Boost's cleverly buried rawhide bone. No one will find it now.
Jake step 5: Carry his gift around looking concerned and mildly reproving.


In the Olden Days, when we had Sheba and Amber (who were just normal sort of pet dogs, although special in their own ways), we gave them giant rawhides for Christmas every year. They'd pull the wrapping paper off and lie there chewing on them for a while and eventually get tired of them and then chew on them off and on for maybe weeks.

Remington was completely spooked by giant rawhide. (He was a sensitive soul.) He just wouldn't go within a foot or two of one, although he'd chew small rawhides with pleasure. After two or three attempts in different years, we just gave up.

It occurred to me that I hadn't tried giant rawhide bones with any of my current dogs for Christmas, I don't think. So I bought three large rawhides, wrapped them loosely with just one piece of tape holding the paper, and handed them out.

Tika immediately trotted to the den, gently tore off enough paper, one small bit at a time, to get at one of the big knobby ends, and proceeded to gnaw. Normal. Except for the wrapping paper remaining on half the bone, for hours.

Jake, typically, carried his slowly around or just stood in one place, looking concerned and occasionally shooting me admonitory glances for saddling him with such a huge responsibility. Eventually he retired to his bed and let it rest beside him for a while, while he monitored the environment for encroaching canids. When none approached him, he appeared disappointed at not having a chance to warn them off, so after a while he tore the wrapping off half the bone and went back to carrying it around past the other dogs, looking concerned.

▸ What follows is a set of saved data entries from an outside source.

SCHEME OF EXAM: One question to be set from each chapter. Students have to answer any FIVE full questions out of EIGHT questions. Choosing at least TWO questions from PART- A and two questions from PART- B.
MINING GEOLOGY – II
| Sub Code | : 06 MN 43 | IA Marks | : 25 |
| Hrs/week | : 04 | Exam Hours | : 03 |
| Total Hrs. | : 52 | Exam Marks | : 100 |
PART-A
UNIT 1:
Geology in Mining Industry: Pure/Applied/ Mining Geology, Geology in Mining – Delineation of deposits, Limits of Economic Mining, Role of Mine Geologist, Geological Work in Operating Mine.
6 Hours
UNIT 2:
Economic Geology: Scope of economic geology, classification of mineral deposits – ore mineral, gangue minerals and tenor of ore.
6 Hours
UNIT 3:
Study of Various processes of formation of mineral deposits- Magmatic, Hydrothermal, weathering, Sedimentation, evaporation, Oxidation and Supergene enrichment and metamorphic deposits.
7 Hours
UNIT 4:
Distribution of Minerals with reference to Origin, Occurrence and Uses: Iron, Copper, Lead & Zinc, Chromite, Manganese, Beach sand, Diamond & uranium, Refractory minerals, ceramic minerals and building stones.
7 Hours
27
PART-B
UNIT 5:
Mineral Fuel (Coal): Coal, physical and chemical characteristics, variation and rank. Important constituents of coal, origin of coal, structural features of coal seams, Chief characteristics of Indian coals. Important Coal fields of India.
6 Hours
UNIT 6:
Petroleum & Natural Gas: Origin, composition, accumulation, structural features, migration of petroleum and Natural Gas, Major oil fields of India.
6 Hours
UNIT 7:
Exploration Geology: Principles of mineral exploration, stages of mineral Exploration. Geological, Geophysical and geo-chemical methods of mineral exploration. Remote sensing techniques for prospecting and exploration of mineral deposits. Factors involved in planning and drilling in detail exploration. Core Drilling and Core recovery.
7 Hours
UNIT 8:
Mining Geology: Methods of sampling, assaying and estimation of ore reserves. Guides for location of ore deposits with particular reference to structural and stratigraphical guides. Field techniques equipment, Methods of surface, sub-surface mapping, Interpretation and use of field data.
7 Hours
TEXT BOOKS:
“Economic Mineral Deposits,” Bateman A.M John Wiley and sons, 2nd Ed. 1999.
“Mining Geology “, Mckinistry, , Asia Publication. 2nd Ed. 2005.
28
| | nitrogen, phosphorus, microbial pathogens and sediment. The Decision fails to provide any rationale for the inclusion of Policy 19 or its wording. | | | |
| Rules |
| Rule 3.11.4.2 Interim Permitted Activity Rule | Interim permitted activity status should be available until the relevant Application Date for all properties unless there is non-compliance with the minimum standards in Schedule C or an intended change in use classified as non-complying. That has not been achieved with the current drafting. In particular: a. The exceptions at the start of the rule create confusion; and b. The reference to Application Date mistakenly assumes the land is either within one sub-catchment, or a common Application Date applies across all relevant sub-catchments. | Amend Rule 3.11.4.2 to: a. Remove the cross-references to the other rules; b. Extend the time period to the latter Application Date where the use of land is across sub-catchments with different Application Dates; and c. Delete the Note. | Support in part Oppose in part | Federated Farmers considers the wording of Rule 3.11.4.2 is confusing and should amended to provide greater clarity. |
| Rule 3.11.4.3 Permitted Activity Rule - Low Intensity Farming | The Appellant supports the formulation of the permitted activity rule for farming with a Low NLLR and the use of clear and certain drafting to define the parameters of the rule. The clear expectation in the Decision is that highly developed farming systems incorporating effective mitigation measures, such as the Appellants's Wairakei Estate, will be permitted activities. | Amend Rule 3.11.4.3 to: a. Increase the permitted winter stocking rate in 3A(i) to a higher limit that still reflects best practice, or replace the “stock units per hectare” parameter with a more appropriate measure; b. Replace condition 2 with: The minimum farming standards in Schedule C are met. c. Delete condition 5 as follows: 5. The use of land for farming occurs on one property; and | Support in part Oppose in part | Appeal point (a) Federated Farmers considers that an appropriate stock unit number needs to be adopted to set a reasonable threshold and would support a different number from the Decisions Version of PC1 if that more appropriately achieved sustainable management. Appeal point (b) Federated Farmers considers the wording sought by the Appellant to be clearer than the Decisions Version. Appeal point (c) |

Boost took it gingerly, watched the other dogs for a couple of minutes, then took it to her bed, where she examined it closely for a while. Then she determined that the best course of action was to bury it where no one else could find it while she decided the ideal plan of attack. A couple of hours later, Jake found the cleverly hidden package and walked around with THAT one for a while, looking concerned. Eventually, it disappeared again, and I assumed that Boost had buried it again. Apparently she had, but in some odd corner of the living room, because the next day Jake found it again (still wrapped) and carried it around for a while before Boost finally took over once more and removed the wrapping paper to give it some chewing.